Quando sabe-se menos.

A partir do momento em que a significação surge nas palavras de um texto, na exata precisão de ideia, nasce a sabedoria. A leitura, a elucidação e a compreensão provocam a emancipação da sabedoria alheia. Trata-se então da sabedoria íntima que se subtrai, uma concepção pessoal que acaba de ser preenchida por outro, uma possibilidade de vislumbre inédito que se anula, desaparece. Então, quando isso ocorre, estamos a saber menos do que o nosso egoísmo idealizou.

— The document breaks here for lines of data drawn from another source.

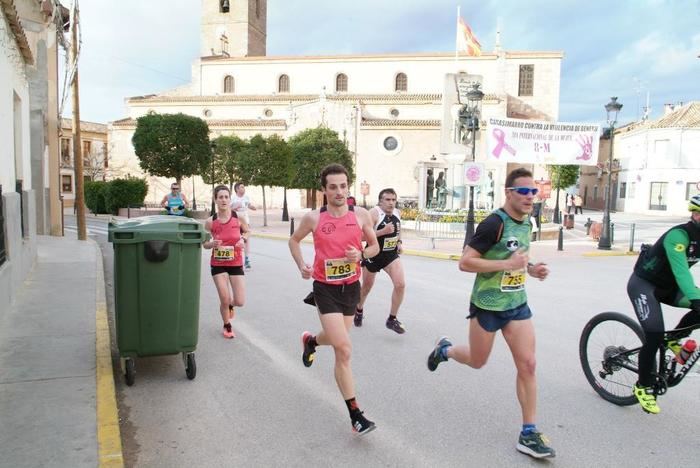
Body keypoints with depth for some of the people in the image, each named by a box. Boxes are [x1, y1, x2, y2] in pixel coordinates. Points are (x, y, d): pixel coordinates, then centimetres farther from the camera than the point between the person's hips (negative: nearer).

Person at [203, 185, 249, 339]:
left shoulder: (238, 217, -8)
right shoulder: (210, 222, -9)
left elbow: (246, 231, 11)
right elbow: (205, 243, 3)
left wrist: (243, 239, -10)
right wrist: (212, 244, -19)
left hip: (236, 264, 1)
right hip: (218, 264, -1)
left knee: (240, 302, -3)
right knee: (224, 300, -2)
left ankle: (230, 305, 36)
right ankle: (227, 327, 27)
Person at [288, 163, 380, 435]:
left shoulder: (361, 215, -5)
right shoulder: (313, 218, -9)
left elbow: (374, 246, 7)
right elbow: (294, 240, 10)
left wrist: (361, 255, -14)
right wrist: (301, 266, -6)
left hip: (351, 287, 4)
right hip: (325, 288, -3)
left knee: (336, 339, 23)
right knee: (344, 351, -11)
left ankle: (310, 341, 60)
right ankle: (355, 415, 0)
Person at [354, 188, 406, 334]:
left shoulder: (397, 213, 0)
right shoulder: (374, 213, -19)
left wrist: (399, 242, 4)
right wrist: (383, 231, -34)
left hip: (391, 255, 4)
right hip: (373, 255, -4)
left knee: (400, 284, -13)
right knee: (367, 287, 15)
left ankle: (392, 319, 4)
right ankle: (359, 310, 47)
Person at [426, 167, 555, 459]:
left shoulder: (526, 223, 5)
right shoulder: (494, 223, -20)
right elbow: (464, 262, -23)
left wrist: (530, 269, 1)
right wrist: (508, 263, -27)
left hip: (517, 304, 6)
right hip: (487, 306, -6)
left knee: (527, 365, 0)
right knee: (478, 362, 13)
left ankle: (528, 433, 11)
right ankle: (444, 349, 46)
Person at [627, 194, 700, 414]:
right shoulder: (678, 235, -27)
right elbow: (681, 272, -38)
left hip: (668, 286, 8)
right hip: (643, 284, -8)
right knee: (655, 336, -16)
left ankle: (674, 339, 8)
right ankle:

sábado, 17 de abril de 2010

As Moedas

A escolha era dificílima, embora seu efeito ser basicamente o mesmo independente à opção. Distante no tempo, ficou admirando as moedas em sua escrivaninha sem conseguir, de fato, obter a escolha perpétua e sensata.
Juntas, mais a direita do empoeirado objeto, as moedas de dez, cinco e um centavos, esquecidas pelo tempo e desvalorizadas pela economia. Essas moedas, há muito, habitavam a superfície destra da madeira sexagenária.
Na palma da mão esquerda, sua segunda opção: uma novíssima moeda de uma real, força de nossa administração e que, certamente, padecerá com os anos. Muito entusiasmo e pouca função, seu brilho transmitia uma sensação de encanto, tal qual uma igreja do nosso século.
A decisão entre as moedas e a moeda simbolizava, em um dos lados, sua liberdade egoísta, não mais veria aquelas velhas de baixa fisionomia. Se livraria delas num ato, livre de qualquer culpa ou modéstia.
Do lado singular, a praticidade e suas implicações cotidianas. Se optasse pela moeda única todos os dias (considerando que haja uma moeda de um real disponível a cada dia) segundos, minutos, horas seriam economizados. Os tempos terríveis da primeira contagem e sua repetição na mão de outros, que se sucedem nas grandes cidades, seriam trocados por gestos de obrigação.
O fato ruim desse passeio utópico seria ver seu pesadelo cada vez mais próximo. Havendo troco para a única moeda, novas velhas moedas seriam entregues, seus bolsos se tilintariam a cada instante e a tomada econômica na margem direita da mesa iria logo se expandir. Os inimigos são capazes de se imaginar até em seus bolsos.
Tentando obter sucesso, resolveu mudar a pespectiva sobre a trama. Imaginou o momento da entrega das solidárias miudezas. Ao certo, não sabia se conseguiria chegar ao seu destino com as moedas no bolso, tinha fama de perdedor e péssimos hábitos maltrapilhos.
Pensou também nos momentos que precisou de troco, em quantos já vira reclamando em estacionamentos públicos, festas beneficentes ou liquidições chinesas. Sua opção seria adorável, ajudaria aos que necessitavam de poucas moedas.
Como se a pobreza carregasse em si outra pobreza, pensou nos que, ao invés de pedir troco, pediam trocados. Amargurados miseráveis que lutam por sol, calor e uma boa noite de sonhos.
Voltando à cena da entrega do dinheiro, pensou que quem recebesse o montante de pequenas moedas poderia ter uma impressão equivocada de sua condição social. O receptor olharia com desdém as corrompidas economias (por mais que precisasse delas) e logo tal sentimento se dirigiria a ele. Infeliz primeira impressão que julga e olha simultaneamente.
O desdém pelas moedas o fez lembrar de um antigo amigo seu. Em tempos mais modernos o amigo lhe dissera que não suportava carregar moedas e destilava toda a sua fúria aos que praticavam tal exercício com maestria e sutileza.
As moedas, dizia o amigo, são os fantasmas da economia, os restos jogados aos pobres, literalmente pobres, seres humanos. Pagar com moedas significava a pobreza de espírito de quem efetua e a implacável miséria de quem recebe.
Sabia que não podia negar o absurdo da conduta do amigo e considerava que não possuía moedas suficientes para se tornar um bom cristão. Novamente se deparou com o contato social em suas mãos. Sua simples opção de gasto se tornara numa apropriação de caráter.
Olhou novamente para as moedas e decidiu por ficar em casa. Não mais se preocuparia com a economia, não àquela hora. Ficaria só com a razão.